▶ **Your assignment**:
Only one stretch of the data is wanted: the line containing "Cztery strefy policji", the line containing "ning ka just seal ellu kutsutud festivalid.", and every line between them, copied exactly.

▶ **Data provided**:
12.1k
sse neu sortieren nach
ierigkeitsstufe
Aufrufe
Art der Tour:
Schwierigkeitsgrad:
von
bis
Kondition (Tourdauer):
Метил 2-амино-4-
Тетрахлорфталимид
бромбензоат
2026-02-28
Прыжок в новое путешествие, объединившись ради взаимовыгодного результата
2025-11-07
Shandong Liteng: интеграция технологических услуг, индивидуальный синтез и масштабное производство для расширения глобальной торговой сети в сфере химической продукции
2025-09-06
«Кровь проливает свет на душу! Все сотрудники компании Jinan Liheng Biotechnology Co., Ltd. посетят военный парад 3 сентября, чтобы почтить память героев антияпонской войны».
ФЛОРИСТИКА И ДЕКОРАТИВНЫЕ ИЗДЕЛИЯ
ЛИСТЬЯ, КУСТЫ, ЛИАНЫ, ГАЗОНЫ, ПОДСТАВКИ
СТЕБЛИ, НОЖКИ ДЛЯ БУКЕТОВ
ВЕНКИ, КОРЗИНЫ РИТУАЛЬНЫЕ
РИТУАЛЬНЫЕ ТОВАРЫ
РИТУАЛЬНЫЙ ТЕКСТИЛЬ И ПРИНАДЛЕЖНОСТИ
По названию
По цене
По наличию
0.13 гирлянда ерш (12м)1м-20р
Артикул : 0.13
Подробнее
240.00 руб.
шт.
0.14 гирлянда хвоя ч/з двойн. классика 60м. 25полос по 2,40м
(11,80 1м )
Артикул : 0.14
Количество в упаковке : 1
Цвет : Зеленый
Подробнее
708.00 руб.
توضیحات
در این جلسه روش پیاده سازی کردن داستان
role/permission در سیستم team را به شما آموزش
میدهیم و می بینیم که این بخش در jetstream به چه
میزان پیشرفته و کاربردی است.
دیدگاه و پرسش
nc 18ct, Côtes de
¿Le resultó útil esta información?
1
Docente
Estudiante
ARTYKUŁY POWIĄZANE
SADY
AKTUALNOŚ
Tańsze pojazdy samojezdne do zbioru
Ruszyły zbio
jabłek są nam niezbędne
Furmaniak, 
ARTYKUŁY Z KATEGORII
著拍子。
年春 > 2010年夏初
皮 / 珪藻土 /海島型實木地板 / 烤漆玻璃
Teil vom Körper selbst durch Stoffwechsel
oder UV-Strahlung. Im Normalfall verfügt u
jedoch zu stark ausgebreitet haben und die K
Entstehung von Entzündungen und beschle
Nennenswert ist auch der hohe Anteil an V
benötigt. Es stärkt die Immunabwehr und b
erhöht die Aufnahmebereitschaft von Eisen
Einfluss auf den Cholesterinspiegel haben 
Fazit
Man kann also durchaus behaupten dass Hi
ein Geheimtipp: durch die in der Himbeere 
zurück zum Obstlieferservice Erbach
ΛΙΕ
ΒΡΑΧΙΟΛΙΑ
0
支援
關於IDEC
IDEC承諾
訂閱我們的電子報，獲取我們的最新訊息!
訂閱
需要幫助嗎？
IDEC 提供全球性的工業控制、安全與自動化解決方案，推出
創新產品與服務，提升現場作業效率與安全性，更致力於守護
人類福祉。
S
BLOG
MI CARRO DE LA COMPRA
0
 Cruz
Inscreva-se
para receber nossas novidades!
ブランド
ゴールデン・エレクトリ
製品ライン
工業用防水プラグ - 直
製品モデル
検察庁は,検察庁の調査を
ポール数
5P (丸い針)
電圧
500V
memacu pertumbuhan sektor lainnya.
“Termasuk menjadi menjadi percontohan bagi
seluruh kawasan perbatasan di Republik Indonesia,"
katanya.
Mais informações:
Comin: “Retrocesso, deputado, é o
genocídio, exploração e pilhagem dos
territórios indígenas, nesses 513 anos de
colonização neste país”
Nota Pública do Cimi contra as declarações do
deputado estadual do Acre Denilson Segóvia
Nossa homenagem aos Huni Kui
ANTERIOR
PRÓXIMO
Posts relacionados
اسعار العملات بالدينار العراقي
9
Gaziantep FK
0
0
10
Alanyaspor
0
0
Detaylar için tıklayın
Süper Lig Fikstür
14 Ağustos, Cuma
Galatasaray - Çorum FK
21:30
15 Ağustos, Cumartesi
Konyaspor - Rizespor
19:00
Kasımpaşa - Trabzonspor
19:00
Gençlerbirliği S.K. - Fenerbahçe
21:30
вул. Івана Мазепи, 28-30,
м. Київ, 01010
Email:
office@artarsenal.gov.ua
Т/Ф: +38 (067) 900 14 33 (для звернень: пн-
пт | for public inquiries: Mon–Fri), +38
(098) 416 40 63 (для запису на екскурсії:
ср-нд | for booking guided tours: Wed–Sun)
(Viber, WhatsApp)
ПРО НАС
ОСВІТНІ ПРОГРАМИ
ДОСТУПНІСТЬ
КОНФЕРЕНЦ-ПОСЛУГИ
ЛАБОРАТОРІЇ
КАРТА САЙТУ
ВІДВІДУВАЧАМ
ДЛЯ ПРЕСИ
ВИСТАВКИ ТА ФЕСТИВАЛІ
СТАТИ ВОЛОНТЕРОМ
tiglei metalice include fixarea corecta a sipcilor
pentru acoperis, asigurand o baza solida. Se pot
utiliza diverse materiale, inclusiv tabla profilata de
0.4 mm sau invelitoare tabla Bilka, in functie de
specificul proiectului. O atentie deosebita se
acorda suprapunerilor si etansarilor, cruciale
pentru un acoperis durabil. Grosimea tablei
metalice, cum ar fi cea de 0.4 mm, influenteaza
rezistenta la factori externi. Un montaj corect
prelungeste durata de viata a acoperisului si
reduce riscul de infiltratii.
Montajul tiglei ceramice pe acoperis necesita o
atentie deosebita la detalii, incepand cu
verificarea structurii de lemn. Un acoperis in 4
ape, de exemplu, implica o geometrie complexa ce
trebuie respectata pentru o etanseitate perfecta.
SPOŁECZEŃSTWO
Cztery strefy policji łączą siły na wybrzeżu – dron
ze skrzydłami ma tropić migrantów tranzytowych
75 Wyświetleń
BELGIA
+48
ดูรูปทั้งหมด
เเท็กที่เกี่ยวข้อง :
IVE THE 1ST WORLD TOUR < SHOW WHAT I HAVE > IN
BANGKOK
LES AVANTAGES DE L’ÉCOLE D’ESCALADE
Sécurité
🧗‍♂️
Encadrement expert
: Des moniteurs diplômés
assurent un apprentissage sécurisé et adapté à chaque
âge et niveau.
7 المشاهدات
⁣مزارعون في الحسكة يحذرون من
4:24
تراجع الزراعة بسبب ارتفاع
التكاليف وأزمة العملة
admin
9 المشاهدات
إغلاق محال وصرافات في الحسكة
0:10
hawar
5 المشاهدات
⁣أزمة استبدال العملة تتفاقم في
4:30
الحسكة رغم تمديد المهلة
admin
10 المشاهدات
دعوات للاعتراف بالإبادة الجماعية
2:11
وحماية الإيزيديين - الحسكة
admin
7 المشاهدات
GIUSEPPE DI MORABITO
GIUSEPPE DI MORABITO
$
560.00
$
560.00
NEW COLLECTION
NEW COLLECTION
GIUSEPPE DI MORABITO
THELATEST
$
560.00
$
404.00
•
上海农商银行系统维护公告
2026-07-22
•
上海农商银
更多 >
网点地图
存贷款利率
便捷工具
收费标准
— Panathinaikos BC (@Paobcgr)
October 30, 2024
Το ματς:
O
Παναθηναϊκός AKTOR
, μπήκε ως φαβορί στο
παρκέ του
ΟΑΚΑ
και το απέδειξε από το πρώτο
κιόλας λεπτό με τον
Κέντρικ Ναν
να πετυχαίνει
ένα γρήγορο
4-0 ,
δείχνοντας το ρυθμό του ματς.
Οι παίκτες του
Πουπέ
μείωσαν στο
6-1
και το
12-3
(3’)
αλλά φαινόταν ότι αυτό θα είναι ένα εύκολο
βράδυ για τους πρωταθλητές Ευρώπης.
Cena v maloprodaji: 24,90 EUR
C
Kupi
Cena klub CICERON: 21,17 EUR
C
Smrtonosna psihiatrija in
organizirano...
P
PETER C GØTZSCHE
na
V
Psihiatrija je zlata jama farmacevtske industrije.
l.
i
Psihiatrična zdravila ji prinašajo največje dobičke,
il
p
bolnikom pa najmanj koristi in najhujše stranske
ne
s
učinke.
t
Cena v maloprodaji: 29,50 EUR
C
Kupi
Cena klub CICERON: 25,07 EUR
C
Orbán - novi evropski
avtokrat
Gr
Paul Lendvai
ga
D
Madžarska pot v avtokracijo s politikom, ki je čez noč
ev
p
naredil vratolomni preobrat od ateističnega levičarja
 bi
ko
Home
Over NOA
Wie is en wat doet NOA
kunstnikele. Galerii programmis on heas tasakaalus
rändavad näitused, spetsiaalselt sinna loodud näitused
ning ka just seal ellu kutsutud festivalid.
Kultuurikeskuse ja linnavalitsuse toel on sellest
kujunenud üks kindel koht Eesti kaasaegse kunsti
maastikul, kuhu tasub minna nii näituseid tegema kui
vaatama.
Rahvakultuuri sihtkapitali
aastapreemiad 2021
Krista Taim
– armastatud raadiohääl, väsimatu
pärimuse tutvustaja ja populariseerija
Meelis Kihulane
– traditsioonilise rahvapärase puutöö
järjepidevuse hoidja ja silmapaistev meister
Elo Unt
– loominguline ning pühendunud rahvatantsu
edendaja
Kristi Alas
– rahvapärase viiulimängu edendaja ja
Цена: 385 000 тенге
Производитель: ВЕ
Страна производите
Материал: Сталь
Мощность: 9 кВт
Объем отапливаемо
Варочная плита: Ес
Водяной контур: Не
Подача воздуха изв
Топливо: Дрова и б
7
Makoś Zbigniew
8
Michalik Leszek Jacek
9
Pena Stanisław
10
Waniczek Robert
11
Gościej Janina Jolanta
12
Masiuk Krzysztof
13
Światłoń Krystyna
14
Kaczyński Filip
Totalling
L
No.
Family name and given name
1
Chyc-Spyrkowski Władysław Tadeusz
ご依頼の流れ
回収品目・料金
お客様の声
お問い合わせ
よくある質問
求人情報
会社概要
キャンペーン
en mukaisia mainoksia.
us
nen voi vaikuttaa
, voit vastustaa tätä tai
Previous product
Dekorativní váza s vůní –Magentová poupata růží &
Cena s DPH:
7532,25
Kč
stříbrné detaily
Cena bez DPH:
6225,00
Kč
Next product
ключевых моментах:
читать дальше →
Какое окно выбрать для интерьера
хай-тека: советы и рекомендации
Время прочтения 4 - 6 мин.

▶ **Solution**:
Cztery strefy policji łączą siły na wybrzeżu – dron
ze skrzydłami ma tropić migrantów tranzytowych
75 Wyświetleń
BELGIA
+48
ดูรูปทั้งหมด
เเท็กที่เกี่ยวข้อง :
IVE THE 1ST WORLD TOUR < SHOW WHAT I HAVE > IN
BANGKOK
LES AVANTAGES DE L’ÉCOLE D’ESCALADE
Sécurité
🧗‍♂️
Encadrement expert
: Des moniteurs diplômés
assurent un apprentissage sécurisé et adapté à chaque
âge et niveau.
7 المشاهدات
⁣مزارعون في الحسكة يحذرون من
4:24
تراجع الزراعة بسبب ارتفاع
التكاليف وأزمة العملة
admin
9 المشاهدات
إغلاق محال وصرافات في الحسكة
0:10
hawar
5 المشاهدات
⁣أزمة استبدال العملة تتفاقم في
4:30
الحسكة رغم تمديد المهلة
admin
10 المشاهدات
دعوات للاعتراف بالإبادة الجماعية
2:11
وحماية الإيزيديين - الحسكة
admin
7 المشاهدات
GIUSEPPE DI MORABITO
GIUSEPPE DI MORABITO
$
560.00
$
560.00
NEW COLLECTION
NEW COLLECTION
GIUSEPPE DI MORABITO
THELATEST
$
560.00
$
404.00
•
上海农商银行系统维护公告
2026-07-22
•
上海农商银
更多 >
网点地图
存贷款利率
便捷工具
收费标准
— Panathinaikos BC (@Paobcgr)
October 30, 2024
Το ματς:
O
Παναθηναϊκός AKTOR
, μπήκε ως φαβορί στο
παρκέ του
ΟΑΚΑ
και το απέδειξε από το πρώτο
κιόλας λεπτό με τον
Κέντρικ Ναν
να πετυχαίνει
ένα γρήγορο
4-0 ,
δείχνοντας το ρυθμό του ματς.
Οι παίκτες του
Πουπέ
μείωσαν στο
6-1
και το
12-3
(3’)
αλλά φαινόταν ότι αυτό θα είναι ένα εύκολο
βράδυ για τους πρωταθλητές Ευρώπης.
Cena v maloprodaji: 24,90 EUR
C
Kupi
Cena klub CICERON: 21,17 EUR
C
Smrtonosna psihiatrija in
organizirano...
P
PETER C GØTZSCHE
na
V
Psihiatrija je zlata jama farmacevtske industrije.
l.
i
Psihiatrična zdravila ji prinašajo največje dobičke,
il
p
bolnikom pa najmanj koristi in najhujše stranske
ne
s
učinke.
t
Cena v maloprodaji: 29,50 EUR
C
Kupi
Cena klub CICERON: 25,07 EUR
C
Orbán - novi evropski
avtokrat
Gr
Paul Lendvai
ga
D
Madžarska pot v avtokracijo s politikom, ki je čez noč
ev
p
naredil vratolomni preobrat od ateističnega levičarja
 bi
ko
Home
Over NOA
Wie is en wat doet NOA
kunstnikele. Galerii programmis on heas tasakaalus
rändavad näitused, spetsiaalselt sinna loodud näitused
ning ka just seal ellu kutsutud festivalid.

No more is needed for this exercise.